ALFREDO BULLARD
Abogado
Las discusiones sobre fronteras me generan una especie de escozor. Más allá de la apariencia patriótica, soberana y de ser una cuestión de honor que rodea estas discusiones, siempre llevan implícitas (o explícitas) resentimientos, conflictos y hasta guerras. Decenas de millones de personas han muerto en nombre de la defensa de una línea imaginaria. La pregunta es: ¿por qué?
Además, me parece que desenfocan el problema de lo que deberían ser las relaciones entre los países. Estas discusiones generan la sensación de que el bienestar y el desarrollo dependen de cuán bien estén marcadas y defendidas las fronteras.
La frontera es un concepto artificial (y artificioso). Si bien los límites territoriales generan el espejismo de obedecer a una cierta naturaleza de las cosas (definen lo que sería en esencia peruano, chileno o colombiano), lo cierto es que son productos convencionales que buscan dar contenido físico-territorial a cosas tan poco tangibles como la cultura o la identidad de un pueblo.
Pero lo “nacional” no tiene nada de natural. Lo que llamamos frontera es el resultado de la imaginación humana reflejada en acuerdos, en guerras, en actos unilaterales o incluso en decisiones de cortes y tribunales.
¿Se ha preguntado alguna vez para qué sirve una frontera? La frontera, como la conocemos hoy, es un concepto relativamente reciente asociado a la aparición de los estados nacionales. Su rigidez fue necesaria para reforzar el poder de los estados o, mejor dicho, de sus gobiernos. Es una línea creada para restringir el movimiento de cuatro cosas: información, mercancías, capitales y personas, y por tanto, restringir la competencia. Los gobiernos de los países se reservan el poder de impedir que estas cuatro cosas crucen sus fronteras sin su consentimiento. El ejercicio de ese poder se fundamenta en algo a lo que hemos bautizado como soberanía.
Por supuesto que en un mundo donde existe Internet y la televisión por cable las fronteras se han vuelto virtualmente inútiles para controlar que la información cruce de un lugar a otro. Salvo algunas excepciones atribuibles a aparatos represivos tan salvajes como Cuba o Corea del Norte, hoy controlar el cruce de información se ha vuelto un imposible.
Pero con cosas más tangibles como las personas, las mercaderías y el capital, las fronteras todavía limitan su movimiento. En otras palabras, sirven para restringir la interacción humana, esa que nos permite generar bienestar.

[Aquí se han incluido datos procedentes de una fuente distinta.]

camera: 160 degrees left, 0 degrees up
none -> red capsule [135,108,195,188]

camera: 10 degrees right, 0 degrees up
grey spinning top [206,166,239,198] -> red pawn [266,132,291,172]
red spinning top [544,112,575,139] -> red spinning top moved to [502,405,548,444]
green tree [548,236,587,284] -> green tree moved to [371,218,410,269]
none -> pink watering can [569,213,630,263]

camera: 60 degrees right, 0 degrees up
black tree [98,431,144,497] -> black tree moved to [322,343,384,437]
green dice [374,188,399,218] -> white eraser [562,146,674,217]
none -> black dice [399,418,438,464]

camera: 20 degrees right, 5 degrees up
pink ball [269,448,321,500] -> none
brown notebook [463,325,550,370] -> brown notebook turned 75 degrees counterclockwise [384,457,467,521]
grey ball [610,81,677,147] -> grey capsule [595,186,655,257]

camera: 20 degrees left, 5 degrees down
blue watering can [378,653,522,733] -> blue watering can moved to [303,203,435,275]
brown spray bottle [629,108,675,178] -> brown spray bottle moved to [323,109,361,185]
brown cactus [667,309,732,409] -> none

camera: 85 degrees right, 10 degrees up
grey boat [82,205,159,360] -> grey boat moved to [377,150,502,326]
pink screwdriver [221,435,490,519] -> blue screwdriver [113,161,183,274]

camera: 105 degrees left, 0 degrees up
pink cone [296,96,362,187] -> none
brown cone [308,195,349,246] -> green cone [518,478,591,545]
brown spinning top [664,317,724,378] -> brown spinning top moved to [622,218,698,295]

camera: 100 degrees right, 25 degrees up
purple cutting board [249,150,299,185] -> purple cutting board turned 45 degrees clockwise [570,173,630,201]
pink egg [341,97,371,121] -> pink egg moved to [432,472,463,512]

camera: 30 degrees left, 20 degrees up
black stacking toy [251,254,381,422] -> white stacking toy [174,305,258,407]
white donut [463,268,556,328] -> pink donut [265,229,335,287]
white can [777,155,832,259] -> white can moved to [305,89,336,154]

No dudo de que es saludable haber fijado los límites marítimos entre Chile y el Perú, pues ello cierra una etapa de incertidumbre. Sin embargo, lo importante no es cuán infranqueable hacemos nuestra frontera, sino cuán flexible es para dejar pasar.
Hace un par de años fui invitado por la Unión Europea a un programa de intercambio en Bruselas. Debo reconocer que soy (y sigo siendo) muy crítico del modelo económico de integración europea. Pero debo reconocer también que la experiencia me hizo entender lo positivo de cómo se integraron.
En ningún lugar del mundo el concepto de frontera ha generado tantas guerras. En Bruselas, en el Parlamento Europeo, existe un museo que explica el contexto de la integración. Su fundamento es, a fin de cuentas, limitar el rol excluyente de estas. Al menos entre los europeos, y más allá de las políticas económicas que se aplican al interior de la Unión, las fronteras no impiden el movimiento de personas, mercancías y capitales entre los países miembros.
El objetivo principal es evitar que las guerras se repitan, ya que estas no se evitan con exclusión, sino con interacción inclusiva. El resultado ha sido que no ha vuelto a existir una amenaza de guerra desde su fundación. Es así que la batalla competitiva parece mucho mejor que la batalla bélica.
Y es que la paz depende más que de fronteras fuertes, de fronteras porosas. En otras palabras, lo importante para el desarrollo de los países no es qué detenemos en ellas, sino qué dejamos pasar.